El musical de
mi vida
Verónica Segura
Y llegó el día en
que sucumbí a la moda de las amas de casa. Me anoté en una clase de zumba.
Entre el reggaetón, la cumbia, la samba y hasta un pseudo hindú, me sentí un
vejestorio disléxico que nunca había escuchado esa música y no sabía cómo
bailarla. O quizás como una licuadora descompuesta. Hasta que tocó el popurrí
de Vaselina. Uff. Ahí sí… mi mero mole.
Qué botox, ni qué ácido hialurónico. Rejuvenecí al instante. Yo era Olivia y
Travolta también. Y junto con la maestra canté con mi micrófono imaginario
mientras el resto de la clase- inmóvil, nos miró hasta el romántico, alargado desenlace
de Summer Nights. Terminamos en el
piso.

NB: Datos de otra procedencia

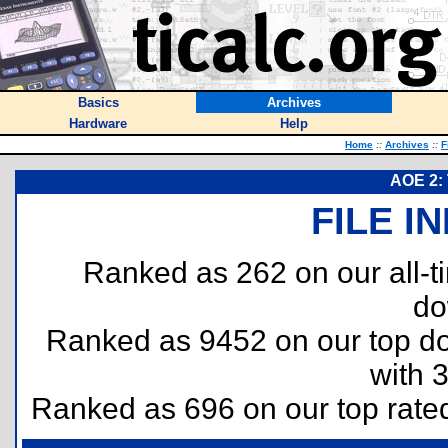
Basics
Archives
Hardware
Help
Home
::
Archives
::
F
AOE 2:
FILE I
Ranked as 262 on our all-
do
Ranked as 9452 on our top 
with 
Ranked as 696 on our top rat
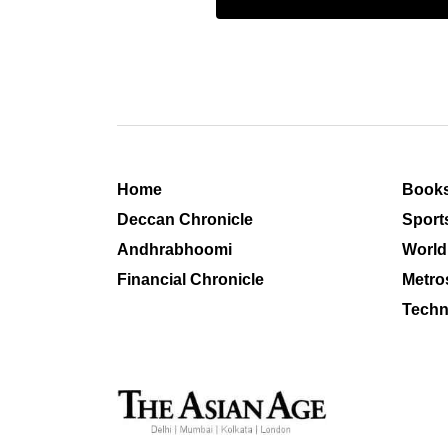
Home
Book
Deccan Chronicle
Sport
Andhrabhoomi
World
Financial Chronicle
Metro
Techn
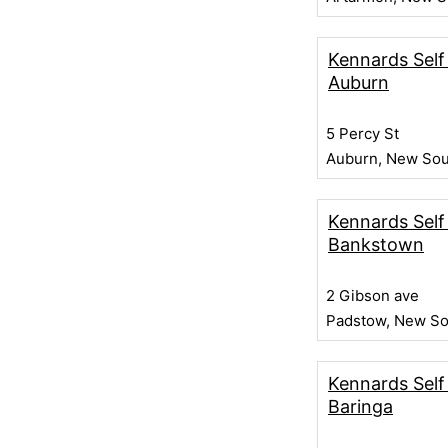
Kennards Self
Auburn
5 Percy St
Auburn, New Sou
Kennards Self
Bankstown
2 Gibson ave
Padstow, New So
Kennards Self
Baringa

Las crinolinas aleteaban. El público saltó de sus asientos con una
ovación ensordecedora. Ah, no. Ya me fui de mambo. Perdón. Lo que quiero decir
es que recordé por qué no persistí con mi ilustre carrera de bailarina. Y es
que soy una “pisa zapatos” profesional. No sé “seguir”. Me cuesta mucho coordinar
a pesar de tener ritmo. Pero extraño más de lo que imaginaba esas tardes de
niña cuando ponía un disco (de vinilo, sí), e inventaba coreografías porque
algún día yo estaría en un gran musical. No importaba que no supiera cantar, y
no sabía que no era muy talentosa bailando. Tampoco sabía que esos pequeños
espectáculos privados me sabían a gloria porque lo eran. Y ahí estaba… en la
gloria. Sin necesitar de premios, ni entrevistas, ni fans. Tarde tras tarde,
actuando en el musical de mi vida.
Así que si alguien sabe de
alguna clase donde jueguen al compás de Timbiriche o Parchís, Fama o Chorus
Line, ABBA o Bee Gees, por favor avisen a la brevedad que a mi Anita la
Huerfanita interior le urge salir a dar unas piruetas.